- Exercise goal: Which lines run from the line with "Comunícate con Sumeyra" through the line with "lifescience BML-SA272-0100" in the entries below? Print them exactly, both ends included, and nothing more.

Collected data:
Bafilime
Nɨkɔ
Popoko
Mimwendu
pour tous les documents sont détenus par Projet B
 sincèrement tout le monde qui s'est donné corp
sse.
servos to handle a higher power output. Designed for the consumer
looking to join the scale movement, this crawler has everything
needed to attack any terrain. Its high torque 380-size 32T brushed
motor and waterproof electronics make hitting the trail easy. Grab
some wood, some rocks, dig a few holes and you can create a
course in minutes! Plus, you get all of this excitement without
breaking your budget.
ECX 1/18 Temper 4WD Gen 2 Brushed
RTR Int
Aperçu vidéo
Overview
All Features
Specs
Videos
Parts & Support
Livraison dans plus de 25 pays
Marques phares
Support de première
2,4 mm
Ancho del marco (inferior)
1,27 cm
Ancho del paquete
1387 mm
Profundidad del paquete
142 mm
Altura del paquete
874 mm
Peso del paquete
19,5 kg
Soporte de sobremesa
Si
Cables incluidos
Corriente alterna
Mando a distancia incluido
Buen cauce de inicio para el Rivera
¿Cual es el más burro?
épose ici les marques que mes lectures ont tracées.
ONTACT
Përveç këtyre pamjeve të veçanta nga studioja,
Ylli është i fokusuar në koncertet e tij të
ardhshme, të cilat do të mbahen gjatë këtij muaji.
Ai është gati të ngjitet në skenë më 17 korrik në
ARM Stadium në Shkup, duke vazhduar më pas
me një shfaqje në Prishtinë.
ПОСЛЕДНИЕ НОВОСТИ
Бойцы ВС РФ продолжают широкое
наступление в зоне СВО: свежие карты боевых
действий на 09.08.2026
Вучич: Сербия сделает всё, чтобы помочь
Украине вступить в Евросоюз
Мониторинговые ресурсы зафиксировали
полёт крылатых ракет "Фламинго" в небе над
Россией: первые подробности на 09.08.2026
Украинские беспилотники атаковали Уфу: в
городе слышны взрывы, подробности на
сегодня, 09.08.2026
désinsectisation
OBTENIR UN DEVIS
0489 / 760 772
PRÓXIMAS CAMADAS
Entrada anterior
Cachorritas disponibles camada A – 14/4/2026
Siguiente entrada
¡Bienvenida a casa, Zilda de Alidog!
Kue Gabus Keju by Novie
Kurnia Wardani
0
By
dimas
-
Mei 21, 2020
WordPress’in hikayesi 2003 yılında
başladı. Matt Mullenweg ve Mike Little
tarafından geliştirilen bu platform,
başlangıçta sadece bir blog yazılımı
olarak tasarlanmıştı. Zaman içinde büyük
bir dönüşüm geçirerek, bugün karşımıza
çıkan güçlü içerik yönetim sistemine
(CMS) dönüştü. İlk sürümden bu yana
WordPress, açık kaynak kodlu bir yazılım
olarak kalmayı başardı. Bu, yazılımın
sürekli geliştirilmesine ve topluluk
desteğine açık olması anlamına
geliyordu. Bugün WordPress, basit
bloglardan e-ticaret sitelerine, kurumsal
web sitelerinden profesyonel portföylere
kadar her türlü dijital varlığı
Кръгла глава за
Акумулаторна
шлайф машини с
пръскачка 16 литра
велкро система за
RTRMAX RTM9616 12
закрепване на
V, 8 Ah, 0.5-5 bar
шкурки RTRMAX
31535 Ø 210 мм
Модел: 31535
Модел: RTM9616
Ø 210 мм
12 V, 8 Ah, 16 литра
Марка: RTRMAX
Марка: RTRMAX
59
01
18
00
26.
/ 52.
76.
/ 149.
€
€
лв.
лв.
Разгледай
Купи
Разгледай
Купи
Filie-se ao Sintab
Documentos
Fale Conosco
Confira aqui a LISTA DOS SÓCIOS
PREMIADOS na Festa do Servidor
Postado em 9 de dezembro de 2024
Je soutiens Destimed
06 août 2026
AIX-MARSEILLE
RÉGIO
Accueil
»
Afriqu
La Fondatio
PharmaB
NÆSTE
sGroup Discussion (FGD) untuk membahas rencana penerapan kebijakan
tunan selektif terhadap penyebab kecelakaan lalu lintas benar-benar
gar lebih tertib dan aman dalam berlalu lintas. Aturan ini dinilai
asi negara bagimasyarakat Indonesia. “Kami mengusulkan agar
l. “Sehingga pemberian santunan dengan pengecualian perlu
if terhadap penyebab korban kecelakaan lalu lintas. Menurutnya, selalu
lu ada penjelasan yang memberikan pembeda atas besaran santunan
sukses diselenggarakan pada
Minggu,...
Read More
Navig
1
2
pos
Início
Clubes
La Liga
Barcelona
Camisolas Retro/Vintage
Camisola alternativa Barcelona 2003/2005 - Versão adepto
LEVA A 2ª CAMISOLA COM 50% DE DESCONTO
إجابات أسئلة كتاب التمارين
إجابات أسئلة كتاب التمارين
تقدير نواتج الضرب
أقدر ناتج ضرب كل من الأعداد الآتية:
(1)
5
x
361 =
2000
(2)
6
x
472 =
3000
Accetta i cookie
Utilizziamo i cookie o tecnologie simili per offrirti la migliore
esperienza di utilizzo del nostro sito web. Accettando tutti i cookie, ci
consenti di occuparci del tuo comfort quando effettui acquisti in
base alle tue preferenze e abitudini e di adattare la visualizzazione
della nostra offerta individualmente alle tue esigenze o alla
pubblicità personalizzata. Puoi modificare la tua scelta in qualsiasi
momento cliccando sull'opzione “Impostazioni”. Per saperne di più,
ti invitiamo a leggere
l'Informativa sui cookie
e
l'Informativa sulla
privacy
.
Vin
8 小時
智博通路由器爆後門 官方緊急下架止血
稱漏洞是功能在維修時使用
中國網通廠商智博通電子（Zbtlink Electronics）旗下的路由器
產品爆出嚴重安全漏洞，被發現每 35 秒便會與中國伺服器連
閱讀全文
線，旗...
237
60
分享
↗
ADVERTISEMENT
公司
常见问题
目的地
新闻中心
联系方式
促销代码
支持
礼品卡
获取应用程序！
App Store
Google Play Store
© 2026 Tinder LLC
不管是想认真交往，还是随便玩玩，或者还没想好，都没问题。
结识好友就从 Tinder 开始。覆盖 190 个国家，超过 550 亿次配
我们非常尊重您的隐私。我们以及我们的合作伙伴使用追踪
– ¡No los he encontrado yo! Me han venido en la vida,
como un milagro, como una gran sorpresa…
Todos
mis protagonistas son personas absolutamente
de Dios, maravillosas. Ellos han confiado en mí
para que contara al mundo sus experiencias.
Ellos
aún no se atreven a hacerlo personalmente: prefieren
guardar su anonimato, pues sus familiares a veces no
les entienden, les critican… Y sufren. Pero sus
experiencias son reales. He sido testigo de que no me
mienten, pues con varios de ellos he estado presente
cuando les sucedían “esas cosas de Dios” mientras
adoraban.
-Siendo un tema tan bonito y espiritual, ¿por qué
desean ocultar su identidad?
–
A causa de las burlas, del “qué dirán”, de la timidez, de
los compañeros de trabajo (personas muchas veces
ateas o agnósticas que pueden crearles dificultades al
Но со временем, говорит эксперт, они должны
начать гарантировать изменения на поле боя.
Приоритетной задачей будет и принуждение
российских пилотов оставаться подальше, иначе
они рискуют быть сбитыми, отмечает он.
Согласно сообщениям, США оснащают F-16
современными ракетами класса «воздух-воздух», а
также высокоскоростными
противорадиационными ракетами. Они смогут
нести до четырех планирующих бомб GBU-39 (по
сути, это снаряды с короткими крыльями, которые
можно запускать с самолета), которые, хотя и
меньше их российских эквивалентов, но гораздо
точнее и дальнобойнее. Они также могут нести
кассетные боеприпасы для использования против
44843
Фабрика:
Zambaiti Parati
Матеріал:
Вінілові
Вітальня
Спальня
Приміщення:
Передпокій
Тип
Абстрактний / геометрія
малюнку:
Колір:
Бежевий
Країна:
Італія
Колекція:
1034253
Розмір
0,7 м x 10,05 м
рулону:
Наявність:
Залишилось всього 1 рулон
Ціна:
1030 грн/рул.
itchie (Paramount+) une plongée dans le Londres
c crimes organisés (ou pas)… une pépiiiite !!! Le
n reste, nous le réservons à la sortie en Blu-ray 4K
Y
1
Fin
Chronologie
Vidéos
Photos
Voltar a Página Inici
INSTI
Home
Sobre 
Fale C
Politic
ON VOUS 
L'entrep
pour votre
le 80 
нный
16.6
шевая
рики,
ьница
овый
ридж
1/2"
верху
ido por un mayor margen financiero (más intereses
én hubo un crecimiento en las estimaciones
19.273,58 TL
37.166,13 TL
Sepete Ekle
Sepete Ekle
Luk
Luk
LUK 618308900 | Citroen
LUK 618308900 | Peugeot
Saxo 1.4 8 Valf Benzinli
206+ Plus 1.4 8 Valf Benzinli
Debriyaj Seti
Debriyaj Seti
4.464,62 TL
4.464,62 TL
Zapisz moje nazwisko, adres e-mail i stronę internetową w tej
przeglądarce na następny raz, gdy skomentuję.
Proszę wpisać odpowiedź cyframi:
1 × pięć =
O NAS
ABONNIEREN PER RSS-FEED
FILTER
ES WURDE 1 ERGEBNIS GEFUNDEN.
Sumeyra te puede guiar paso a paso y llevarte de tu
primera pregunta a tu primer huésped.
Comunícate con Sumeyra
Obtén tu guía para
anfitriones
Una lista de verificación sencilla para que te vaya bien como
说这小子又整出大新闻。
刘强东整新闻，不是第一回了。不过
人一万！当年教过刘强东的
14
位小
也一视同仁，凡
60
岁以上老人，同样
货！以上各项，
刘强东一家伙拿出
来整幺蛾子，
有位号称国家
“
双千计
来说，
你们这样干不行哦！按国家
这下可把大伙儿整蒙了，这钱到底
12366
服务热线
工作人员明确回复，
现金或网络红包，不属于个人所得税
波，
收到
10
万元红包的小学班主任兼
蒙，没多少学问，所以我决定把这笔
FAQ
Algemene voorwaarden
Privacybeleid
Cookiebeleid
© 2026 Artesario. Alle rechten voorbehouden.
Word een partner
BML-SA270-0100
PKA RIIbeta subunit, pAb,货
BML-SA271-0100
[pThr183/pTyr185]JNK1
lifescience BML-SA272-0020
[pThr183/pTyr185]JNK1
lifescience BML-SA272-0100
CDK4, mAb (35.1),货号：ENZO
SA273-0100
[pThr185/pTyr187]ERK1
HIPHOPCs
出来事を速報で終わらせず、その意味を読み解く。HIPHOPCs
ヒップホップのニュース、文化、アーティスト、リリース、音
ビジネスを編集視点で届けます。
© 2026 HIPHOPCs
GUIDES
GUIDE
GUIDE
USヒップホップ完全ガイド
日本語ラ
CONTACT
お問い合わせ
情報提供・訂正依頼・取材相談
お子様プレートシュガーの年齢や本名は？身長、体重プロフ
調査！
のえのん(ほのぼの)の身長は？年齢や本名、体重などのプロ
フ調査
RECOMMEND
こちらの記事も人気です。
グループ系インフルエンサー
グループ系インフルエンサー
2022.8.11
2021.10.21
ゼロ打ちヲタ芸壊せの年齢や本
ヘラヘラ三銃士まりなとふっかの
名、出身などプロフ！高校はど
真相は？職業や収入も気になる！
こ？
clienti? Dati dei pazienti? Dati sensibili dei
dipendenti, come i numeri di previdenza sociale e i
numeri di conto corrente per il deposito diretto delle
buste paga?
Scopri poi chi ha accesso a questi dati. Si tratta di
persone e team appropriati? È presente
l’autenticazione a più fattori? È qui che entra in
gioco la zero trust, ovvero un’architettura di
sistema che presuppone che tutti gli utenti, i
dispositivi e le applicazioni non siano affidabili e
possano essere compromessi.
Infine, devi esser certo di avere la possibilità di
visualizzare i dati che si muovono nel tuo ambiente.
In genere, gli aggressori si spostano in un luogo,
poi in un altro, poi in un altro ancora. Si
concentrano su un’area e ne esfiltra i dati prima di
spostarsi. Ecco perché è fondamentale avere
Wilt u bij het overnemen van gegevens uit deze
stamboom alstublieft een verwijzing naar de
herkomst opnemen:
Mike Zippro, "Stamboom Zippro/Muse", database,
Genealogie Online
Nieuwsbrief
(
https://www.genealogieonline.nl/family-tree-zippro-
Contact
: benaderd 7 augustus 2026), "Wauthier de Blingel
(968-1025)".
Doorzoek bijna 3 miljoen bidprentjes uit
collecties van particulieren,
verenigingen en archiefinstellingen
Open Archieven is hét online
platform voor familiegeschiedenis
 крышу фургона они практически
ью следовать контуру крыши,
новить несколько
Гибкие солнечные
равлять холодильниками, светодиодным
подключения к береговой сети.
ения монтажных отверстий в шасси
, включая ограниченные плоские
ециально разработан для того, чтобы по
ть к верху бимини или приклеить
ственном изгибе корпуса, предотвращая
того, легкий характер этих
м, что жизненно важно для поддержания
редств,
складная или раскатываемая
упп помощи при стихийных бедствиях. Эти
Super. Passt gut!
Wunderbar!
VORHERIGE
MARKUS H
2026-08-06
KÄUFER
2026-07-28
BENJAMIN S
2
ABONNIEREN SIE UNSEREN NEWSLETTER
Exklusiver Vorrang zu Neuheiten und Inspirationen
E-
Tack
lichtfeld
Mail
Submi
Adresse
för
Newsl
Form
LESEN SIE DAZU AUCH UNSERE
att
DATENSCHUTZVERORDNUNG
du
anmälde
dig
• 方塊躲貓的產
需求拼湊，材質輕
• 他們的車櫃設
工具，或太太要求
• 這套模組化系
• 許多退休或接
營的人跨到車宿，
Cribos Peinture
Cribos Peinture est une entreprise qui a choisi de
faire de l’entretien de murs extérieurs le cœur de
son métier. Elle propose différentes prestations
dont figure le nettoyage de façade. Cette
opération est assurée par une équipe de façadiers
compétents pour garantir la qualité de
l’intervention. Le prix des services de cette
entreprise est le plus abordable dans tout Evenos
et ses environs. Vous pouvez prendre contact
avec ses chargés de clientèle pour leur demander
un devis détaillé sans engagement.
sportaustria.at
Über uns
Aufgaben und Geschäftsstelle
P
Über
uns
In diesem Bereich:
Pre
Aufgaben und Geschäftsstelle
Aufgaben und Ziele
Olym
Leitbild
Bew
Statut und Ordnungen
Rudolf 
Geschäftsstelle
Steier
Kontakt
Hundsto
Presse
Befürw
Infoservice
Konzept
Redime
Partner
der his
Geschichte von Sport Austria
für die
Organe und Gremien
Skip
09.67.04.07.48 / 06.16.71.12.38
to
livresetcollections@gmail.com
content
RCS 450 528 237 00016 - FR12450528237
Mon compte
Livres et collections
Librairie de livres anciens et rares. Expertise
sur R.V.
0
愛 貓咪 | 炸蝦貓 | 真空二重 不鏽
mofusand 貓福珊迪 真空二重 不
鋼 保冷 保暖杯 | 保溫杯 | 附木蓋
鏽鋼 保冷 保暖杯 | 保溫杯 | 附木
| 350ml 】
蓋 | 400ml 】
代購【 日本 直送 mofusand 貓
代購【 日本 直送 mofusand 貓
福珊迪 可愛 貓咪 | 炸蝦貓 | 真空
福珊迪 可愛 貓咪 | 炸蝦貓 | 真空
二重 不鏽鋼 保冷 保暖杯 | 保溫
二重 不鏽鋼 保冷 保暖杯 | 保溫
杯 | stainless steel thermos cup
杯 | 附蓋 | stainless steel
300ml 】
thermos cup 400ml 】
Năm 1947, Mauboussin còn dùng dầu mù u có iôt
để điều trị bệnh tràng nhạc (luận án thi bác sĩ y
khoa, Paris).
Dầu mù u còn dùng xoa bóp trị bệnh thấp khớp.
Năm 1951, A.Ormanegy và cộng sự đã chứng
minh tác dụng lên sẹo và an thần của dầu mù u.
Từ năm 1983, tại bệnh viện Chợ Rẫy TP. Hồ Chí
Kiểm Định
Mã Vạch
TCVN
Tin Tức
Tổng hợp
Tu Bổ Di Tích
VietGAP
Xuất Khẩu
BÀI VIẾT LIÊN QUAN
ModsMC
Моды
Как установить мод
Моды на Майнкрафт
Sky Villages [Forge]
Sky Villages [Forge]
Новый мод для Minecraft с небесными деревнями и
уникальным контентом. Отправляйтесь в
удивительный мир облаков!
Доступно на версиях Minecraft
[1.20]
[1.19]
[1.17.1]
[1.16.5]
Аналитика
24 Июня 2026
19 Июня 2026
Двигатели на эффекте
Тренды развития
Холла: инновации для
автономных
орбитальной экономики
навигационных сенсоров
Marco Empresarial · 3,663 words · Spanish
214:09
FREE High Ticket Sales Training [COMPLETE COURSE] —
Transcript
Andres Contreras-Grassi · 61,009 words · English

- Solution for this exercise:
Comunícate con Sumeyra
Obtén tu guía para
anfitriones
Una lista de verificación sencilla para que te vaya bien como
说这小子又整出大新闻。
刘强东整新闻，不是第一回了。不过
人一万！当年教过刘强东的
14
位小
也一视同仁，凡
60
岁以上老人，同样
货！以上各项，
刘强东一家伙拿出
来整幺蛾子，
有位号称国家
“
双千计
来说，
你们这样干不行哦！按国家
这下可把大伙儿整蒙了，这钱到底
12366
服务热线
工作人员明确回复，
现金或网络红包，不属于个人所得税
波，
收到
10
万元红包的小学班主任兼
蒙，没多少学问，所以我决定把这笔
FAQ
Algemene voorwaarden
Privacybeleid
Cookiebeleid
© 2026 Artesario. Alle rechten voorbehouden.
Word een partner
BML-SA270-0100
PKA RIIbeta subunit, pAb,货
BML-SA271-0100
[pThr183/pTyr185]JNK1
lifescience BML-SA272-0020
[pThr183/pTyr185]JNK1
lifescience BML-SA272-0100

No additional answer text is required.